In regard to the wider cost-of-living crisis, the Tory leader’s solution appears to lie in the myth that a rising tide lifts all boats. The belief that cutting taxes and regulations will help the more vulnerable is arguably Truss at her most Thatcherite. She’s just about old enough to recall the misery and division of the 1980s but it doesn’t seem to have quelled her appetite for rewarding the rich while squeezing the poor.

Then there’s the Northern Ireland protocol, mentions of which were conspicuously absent from the new prime minister’s acceptance speech. However, it will inevitably dominate any conversations she has with political representatives of all hues from this side of the Irish Sea. Ms. Truss’s sympathies appear to lie squarely with Unionists, who are unhappy with the out-workings of the deal Boris Johnson agreed with Brussels after giving personal pledges that there be no customs border between The North and Britain. The faith the DUP and its allies in the Orange Order are putting in Liz Truss has echoes of the fawning deference they showed to her predecessor and, while the relationship is likely to appear fruitful initially, it could sour very quickly when Washington reminds the new prime minister who her real special relationship is with.
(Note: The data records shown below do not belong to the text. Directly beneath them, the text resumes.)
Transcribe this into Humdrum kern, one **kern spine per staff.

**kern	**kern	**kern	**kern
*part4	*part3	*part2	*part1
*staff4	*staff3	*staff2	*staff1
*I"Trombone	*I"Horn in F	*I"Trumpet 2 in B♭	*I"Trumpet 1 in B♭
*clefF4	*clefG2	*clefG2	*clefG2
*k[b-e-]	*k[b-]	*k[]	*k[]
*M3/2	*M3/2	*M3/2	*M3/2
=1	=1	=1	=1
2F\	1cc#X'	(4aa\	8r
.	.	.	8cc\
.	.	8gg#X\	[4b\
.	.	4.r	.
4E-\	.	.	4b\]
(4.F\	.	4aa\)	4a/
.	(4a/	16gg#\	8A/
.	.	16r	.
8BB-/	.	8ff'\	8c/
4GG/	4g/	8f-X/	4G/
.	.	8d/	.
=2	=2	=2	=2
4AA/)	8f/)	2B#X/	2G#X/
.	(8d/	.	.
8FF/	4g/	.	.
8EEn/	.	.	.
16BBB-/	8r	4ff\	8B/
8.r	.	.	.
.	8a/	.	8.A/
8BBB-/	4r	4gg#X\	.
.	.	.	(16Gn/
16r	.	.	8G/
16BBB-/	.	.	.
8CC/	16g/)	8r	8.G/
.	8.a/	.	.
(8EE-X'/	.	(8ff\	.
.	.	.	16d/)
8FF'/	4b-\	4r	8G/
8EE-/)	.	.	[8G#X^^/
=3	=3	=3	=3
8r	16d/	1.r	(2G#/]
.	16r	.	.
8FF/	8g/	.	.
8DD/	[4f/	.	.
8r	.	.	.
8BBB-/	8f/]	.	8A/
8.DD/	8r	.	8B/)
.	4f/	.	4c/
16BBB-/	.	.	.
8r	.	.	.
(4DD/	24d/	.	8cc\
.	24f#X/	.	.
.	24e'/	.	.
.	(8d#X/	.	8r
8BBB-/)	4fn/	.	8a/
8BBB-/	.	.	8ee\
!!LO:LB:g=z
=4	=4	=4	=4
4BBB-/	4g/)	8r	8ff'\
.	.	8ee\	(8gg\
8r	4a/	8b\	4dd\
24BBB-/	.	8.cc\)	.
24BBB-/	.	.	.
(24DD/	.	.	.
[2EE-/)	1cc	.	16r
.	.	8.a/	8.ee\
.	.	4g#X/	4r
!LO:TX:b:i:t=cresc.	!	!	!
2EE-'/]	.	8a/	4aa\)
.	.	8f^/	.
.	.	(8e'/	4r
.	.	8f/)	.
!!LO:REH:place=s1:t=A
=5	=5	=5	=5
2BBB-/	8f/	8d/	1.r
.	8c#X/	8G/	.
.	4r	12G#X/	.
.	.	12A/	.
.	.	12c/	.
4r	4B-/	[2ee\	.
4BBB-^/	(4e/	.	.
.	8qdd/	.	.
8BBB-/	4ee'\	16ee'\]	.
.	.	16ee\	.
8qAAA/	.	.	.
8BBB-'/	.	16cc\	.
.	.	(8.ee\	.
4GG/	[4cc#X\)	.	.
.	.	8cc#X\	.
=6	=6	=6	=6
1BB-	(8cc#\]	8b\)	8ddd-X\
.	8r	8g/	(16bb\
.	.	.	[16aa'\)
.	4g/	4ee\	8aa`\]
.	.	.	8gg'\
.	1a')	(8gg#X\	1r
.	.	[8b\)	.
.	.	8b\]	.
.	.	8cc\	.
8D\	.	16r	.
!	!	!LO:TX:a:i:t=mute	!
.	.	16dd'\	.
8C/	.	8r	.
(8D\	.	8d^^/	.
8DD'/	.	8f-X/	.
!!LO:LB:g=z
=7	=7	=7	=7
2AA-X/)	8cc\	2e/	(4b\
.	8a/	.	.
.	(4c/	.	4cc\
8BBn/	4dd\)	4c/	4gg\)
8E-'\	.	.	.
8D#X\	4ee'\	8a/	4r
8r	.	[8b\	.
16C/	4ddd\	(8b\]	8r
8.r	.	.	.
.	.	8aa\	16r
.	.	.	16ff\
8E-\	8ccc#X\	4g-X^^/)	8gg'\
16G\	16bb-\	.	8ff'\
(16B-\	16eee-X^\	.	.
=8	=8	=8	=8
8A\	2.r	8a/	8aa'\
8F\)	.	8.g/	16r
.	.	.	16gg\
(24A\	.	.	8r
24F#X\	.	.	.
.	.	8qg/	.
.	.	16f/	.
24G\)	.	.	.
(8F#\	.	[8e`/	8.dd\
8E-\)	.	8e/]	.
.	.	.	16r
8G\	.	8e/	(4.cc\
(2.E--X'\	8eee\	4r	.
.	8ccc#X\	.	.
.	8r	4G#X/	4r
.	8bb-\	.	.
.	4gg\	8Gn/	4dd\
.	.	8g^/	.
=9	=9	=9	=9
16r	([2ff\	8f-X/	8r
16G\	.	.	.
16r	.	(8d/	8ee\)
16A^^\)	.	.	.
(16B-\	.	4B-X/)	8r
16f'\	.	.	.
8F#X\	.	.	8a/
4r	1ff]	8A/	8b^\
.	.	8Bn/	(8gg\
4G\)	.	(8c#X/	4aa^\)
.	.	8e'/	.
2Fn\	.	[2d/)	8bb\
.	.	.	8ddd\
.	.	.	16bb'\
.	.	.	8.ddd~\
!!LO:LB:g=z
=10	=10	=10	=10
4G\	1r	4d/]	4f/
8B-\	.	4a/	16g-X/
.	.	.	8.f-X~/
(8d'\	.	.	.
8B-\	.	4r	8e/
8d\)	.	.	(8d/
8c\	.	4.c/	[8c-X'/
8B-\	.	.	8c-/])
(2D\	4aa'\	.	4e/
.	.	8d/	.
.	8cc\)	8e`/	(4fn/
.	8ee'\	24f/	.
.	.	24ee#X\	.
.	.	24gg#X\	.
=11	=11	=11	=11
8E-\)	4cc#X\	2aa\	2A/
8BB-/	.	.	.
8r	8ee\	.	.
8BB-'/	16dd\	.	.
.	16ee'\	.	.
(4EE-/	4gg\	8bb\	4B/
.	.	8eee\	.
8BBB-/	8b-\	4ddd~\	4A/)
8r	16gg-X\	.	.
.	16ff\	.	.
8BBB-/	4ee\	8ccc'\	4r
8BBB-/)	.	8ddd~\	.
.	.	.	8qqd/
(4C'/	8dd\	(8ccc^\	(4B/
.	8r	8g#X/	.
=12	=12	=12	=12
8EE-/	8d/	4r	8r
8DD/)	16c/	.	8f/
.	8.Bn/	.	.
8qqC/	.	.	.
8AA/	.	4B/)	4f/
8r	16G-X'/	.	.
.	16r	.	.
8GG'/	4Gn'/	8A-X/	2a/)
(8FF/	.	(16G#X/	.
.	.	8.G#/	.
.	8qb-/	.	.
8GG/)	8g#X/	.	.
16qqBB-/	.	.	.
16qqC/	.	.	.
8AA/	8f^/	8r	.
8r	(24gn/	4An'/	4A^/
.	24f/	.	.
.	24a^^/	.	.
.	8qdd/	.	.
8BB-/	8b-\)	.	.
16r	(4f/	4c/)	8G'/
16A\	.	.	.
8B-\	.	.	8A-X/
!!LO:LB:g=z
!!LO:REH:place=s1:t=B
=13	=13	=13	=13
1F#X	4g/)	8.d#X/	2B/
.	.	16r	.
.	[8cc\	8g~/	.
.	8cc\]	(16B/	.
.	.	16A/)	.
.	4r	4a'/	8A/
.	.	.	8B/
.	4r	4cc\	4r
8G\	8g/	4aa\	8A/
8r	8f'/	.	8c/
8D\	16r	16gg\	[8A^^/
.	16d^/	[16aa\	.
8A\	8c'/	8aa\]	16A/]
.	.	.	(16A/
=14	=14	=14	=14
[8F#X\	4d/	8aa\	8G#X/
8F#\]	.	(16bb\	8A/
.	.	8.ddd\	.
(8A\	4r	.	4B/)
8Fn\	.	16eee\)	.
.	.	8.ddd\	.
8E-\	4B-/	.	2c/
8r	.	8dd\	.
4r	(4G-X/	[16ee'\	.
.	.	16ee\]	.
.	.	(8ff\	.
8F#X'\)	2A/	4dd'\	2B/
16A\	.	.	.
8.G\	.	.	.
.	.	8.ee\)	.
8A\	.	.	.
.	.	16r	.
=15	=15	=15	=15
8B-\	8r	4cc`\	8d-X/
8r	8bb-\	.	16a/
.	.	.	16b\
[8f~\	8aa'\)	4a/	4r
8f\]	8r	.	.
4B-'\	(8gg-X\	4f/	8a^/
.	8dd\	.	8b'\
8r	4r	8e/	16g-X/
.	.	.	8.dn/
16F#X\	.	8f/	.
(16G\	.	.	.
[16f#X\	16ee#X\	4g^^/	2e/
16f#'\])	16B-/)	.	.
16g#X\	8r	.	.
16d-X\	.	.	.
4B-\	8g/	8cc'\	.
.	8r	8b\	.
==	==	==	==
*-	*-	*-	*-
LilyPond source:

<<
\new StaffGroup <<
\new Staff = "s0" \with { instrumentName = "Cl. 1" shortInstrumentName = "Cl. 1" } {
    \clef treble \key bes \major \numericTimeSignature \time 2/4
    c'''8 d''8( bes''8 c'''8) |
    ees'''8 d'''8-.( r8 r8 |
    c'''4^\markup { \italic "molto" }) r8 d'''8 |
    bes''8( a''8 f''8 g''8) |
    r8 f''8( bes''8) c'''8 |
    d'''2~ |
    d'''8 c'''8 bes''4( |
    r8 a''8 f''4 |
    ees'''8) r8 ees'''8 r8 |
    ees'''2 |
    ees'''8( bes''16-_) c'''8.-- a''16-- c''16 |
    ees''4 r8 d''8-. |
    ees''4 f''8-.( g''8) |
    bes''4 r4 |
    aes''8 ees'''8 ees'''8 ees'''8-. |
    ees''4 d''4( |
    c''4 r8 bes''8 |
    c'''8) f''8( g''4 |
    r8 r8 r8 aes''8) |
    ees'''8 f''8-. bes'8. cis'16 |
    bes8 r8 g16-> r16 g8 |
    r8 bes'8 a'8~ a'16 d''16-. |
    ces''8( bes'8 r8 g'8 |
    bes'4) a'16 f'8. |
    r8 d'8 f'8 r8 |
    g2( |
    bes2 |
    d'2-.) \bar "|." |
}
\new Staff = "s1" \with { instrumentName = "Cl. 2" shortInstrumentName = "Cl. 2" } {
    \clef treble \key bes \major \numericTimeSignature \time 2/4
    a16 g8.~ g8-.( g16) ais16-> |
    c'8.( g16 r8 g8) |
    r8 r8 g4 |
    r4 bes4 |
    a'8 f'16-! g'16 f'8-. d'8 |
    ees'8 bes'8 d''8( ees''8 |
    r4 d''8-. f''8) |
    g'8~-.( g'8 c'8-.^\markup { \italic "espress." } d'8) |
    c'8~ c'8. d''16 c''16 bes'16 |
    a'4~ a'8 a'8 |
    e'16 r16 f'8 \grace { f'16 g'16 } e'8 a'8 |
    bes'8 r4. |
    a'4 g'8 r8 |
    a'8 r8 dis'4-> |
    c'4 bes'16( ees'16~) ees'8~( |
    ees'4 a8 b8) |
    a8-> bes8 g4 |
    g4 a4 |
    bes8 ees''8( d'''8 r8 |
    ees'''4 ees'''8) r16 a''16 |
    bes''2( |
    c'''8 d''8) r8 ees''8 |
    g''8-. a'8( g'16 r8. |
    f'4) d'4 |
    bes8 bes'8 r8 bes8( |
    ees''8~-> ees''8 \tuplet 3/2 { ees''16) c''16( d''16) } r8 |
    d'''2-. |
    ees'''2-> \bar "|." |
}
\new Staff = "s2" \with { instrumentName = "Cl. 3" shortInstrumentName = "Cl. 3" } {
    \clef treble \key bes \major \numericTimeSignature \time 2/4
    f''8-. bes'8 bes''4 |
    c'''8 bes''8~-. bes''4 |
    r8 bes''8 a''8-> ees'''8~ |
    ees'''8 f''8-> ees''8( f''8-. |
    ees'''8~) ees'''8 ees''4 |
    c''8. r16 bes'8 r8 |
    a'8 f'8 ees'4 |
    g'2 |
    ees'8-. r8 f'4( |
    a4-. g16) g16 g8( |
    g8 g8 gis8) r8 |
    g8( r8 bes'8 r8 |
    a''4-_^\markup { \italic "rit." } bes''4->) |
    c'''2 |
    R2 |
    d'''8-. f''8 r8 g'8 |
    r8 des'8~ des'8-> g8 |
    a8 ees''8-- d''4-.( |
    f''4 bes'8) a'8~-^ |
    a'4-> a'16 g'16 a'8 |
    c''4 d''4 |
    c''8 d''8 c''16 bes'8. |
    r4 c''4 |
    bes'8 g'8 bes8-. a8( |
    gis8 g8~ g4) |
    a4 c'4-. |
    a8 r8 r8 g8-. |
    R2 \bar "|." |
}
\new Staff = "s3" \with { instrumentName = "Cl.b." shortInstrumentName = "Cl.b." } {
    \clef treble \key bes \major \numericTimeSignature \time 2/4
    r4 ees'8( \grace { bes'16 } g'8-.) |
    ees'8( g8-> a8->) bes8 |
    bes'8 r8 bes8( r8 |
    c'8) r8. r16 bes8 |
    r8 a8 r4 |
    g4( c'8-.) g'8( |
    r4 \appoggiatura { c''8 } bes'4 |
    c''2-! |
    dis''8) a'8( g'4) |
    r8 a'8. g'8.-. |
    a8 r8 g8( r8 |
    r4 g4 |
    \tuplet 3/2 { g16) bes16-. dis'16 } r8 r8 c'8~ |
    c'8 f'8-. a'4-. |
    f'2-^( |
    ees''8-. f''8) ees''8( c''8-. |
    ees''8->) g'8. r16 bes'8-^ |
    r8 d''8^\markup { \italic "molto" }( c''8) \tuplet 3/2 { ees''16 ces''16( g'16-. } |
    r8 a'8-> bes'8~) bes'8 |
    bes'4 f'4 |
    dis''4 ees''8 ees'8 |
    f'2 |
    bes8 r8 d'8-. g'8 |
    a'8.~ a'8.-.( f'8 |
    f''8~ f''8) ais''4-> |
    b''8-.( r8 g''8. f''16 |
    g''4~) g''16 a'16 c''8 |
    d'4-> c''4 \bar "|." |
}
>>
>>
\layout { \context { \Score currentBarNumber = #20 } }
The Protocol, by another name or in a slightly different format, is destined to remain, while the British government’s legislation aimed at disapplying elements of the post-Brexit trade arrangements is going to take months to move through the House of Lords, from where it is expected to emerge somewhat watered down. Such an outcome does not bode well for a speedy return to Stormont but similarly the prospect of another assembly election won’t be welcomed by the DUP, despite what they may say publicly. As for the threat to trigger Article 16, it isn’t quite the nuclear option it’s often portrayed as, and while far from ideal in terms of bringing political stability back to Stormont, it can at least be regarded as playing within the rules, rather than acting unilaterally and breaking international law.

But for now, let’s wait and see what happens – if there’s one thing consistent about Liz Truss, it’s her inconsistency.